Post Office Only Delivers So-So
The U.S. Postal Service owes more than 9 billion dollars. It plans to shutter many locations and suspend Saturday delivery. It may close entirely. But you wouldn’t know it from the paean delivered to the institution in David Jenkins’s Post Office, running at the New Ohio Theatre. “We visit every single house regardless of class, creed, or color,” Denny (Eric Hoffmann), an aging mail carrier intones. "We do this almost every day of the week, resting only on Sunday like a benevolent God.”
Denny sees his route as a semi-divine vocation, but for James (David Gelles), an aimless 19-year-old, it’s just a temporary gig. As they work sorting letters, the two men make a distinctly odd couple. Denny is rotund, rubicund, and excitable; James appears reedy, pale, and droopy. Denny sees James as a protégé, but also as his competition. James has little interest in the upstart role. He is, however, interested in Victoria (Anney Giobbe), a lonely woman who lives along his daily beat.
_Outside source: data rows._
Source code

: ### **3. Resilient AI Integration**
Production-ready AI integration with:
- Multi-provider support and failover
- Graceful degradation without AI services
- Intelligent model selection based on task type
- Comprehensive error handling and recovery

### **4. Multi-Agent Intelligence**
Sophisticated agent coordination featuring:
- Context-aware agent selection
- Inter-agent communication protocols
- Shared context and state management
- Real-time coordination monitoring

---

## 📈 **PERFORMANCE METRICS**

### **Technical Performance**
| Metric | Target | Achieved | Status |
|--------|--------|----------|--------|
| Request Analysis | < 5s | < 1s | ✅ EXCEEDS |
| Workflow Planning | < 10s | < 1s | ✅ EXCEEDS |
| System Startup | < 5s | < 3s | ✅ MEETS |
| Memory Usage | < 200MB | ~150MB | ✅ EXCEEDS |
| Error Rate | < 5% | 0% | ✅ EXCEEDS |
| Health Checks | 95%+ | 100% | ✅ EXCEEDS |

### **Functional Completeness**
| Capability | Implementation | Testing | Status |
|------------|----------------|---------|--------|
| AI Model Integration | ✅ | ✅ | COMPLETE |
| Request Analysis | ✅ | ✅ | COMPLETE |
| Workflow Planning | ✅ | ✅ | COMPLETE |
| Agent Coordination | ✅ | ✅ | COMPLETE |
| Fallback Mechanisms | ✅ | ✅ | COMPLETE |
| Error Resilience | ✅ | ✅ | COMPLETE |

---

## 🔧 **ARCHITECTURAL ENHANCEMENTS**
Post Office is a theatrical bildungsroman, a play about a young man’s education. Not that James seems to learns very much—a few vocabulary words, a dance step, some professional pride. Jenkins’s script takes on familiar tropes—intergenerational conflict, masculine anxieties—and doesn’t much complicate them. While the writing is clear, it's also schematic, sketching in characters or plot rather than rendering them more fully. The show has the feel of a one-act that outpaced itself. Still, Jenkins is a capable playwright, and he delivers on the story arc that the early scenes promise. But when the full package does arrive, it feels uncomfortably light.